> TASK TO COMPLETE: Transcribe the passage from the jewelweed dyeing tutorial word for word, beginning at the words "For this project, you" and stopping after "of tartar (optional)".

> GIVEN PASSAGE:
============
Natural Dye With Jewelweed




About: I like to make things! Particularly with fiber and sculpey.

When I started to spin wool, I ended up with a lot of un-dyed yarn that was a blank canvas full of potential. I took inspiration from the plants that grew in abundance right outside my back door, and tried my hand at dyeing with anything I could get my hands on. Of all the plants I've tried, I had the most fun and (arguably) the best results with jewelweed (impatiens capensis), also known as "Touch-Me-Nots." Most people are familiar with jewelweed as a natural remedy for poison ivy, but I was thrilled to discover a lesser known use: its stalks and leaves make a beautiful, colorfast, dusky pale-orange dye. I think of it as cantaloupe.

This tutorial includes instructions for every step: preparing the fiber for dye with a mordant, making the dye, and dyeing the fiber. The same methods can be used to dye with many other plants, such as Goldenrod or Queen Anne's Lace, but others (particularly berries) require different procedures. Have fun experimenting!

It will take quite a few hours to do this properly, and you will get best results if you take a break between steps to let things cool down overnight. Try not to be too impatiens :)

For this project, you will need:

  • Jewelweed, or other plantstuff
  • Wool to be dyed
  • Lots of water
  • Alum
  • Vinegar (optional)
  • Cream of tartar (optional)


  • Large, non-reactive pot
  • Strainer
  • Extra pots or buckets
  • Rubber gloves (use them throughout!)

Ideally, use a non-reactive pot to dye in, such as stainless steel or enamel. Using iron or copper may affect the color of the dye. Though technically it's not the best choice, the pots I have on hand are aluminum, and it has worked out alright for me.

Step 1: Choose Your Fiber for Dyeing

Wool takes natural dyes very well, if treated properly. You probably won't have as much success with other natural fiber types; you're welcome to experiment, but for best results I highly recommend wool. For this tutorial, I used handspun yarn made with Romney wool.

You can use the same steps to dye raw (scoured) fleece, un-spun roving, yarn, or a finished knit or woven product. More care must be taken with fleece and roving to prevent felting, but the dye will work just the same at any stage.
============
> GIVEN INFORMATION:
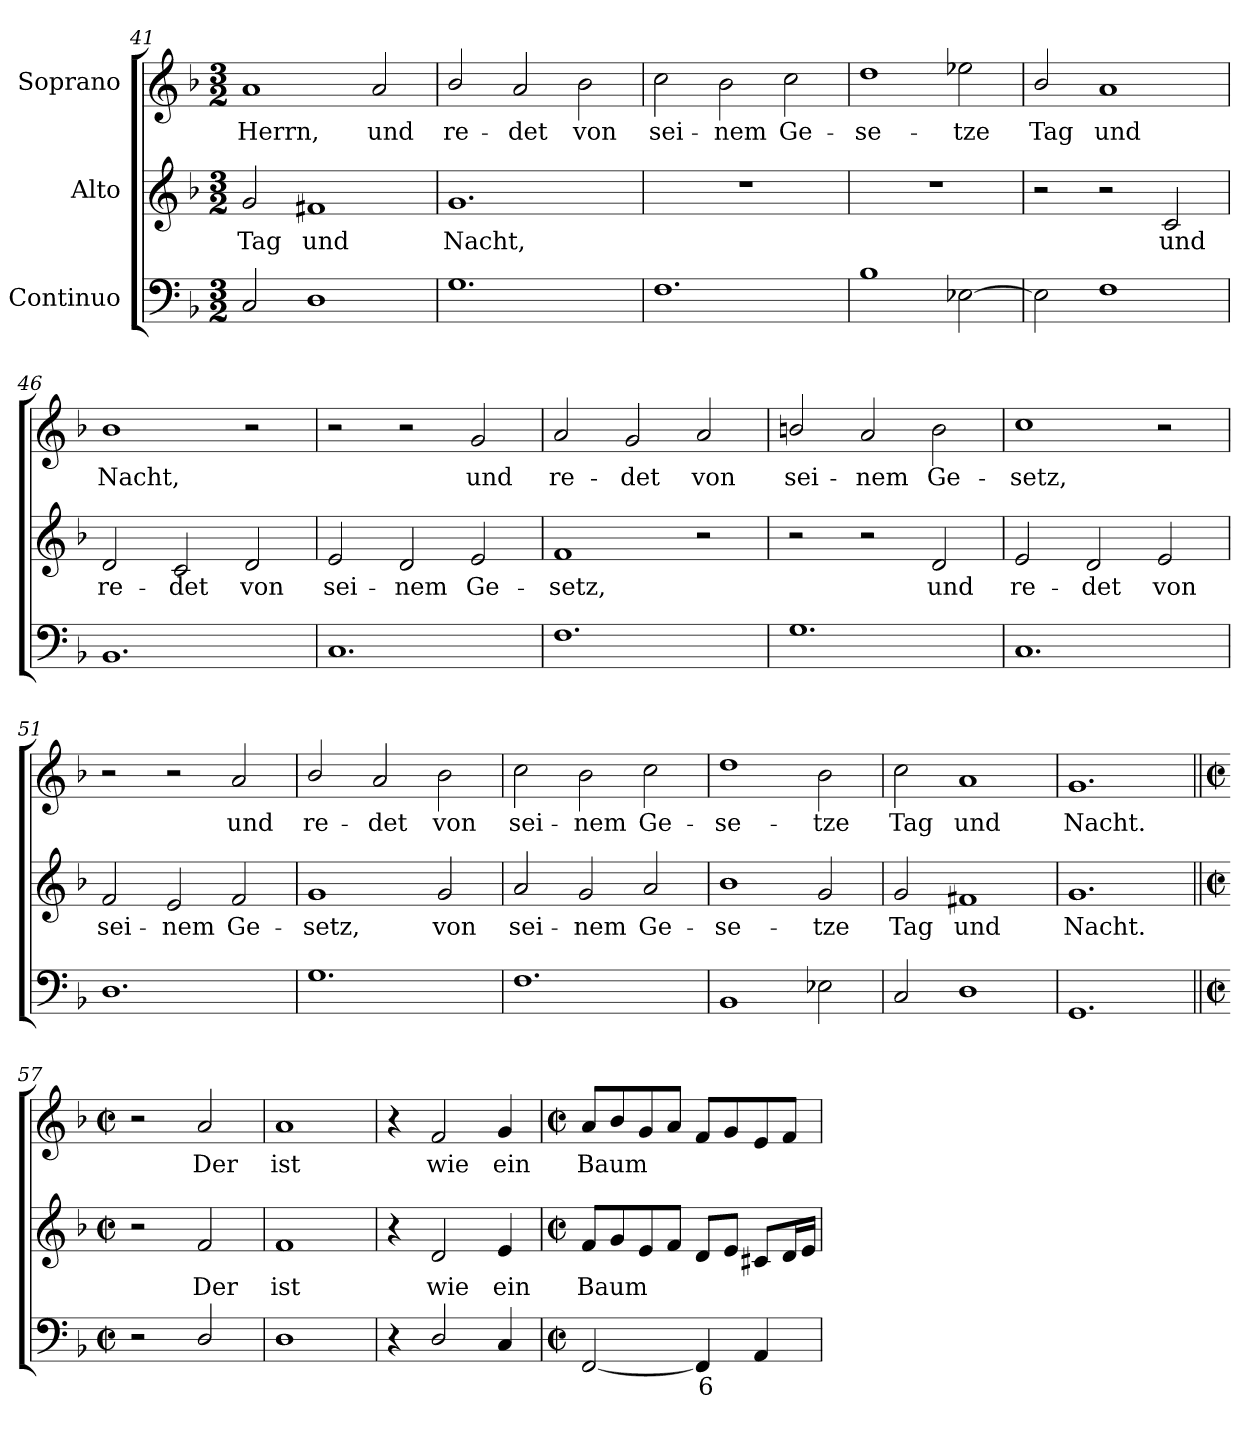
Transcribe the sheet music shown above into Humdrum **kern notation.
============
> RESULT OF THE TASK:
For this project, you will need:

  • Jewelweed, or other plantstuff
  • Wool to be dyed
  • Lots of water
  • Alum
  • Vinegar (optional)
  • Cream of tartar (optional)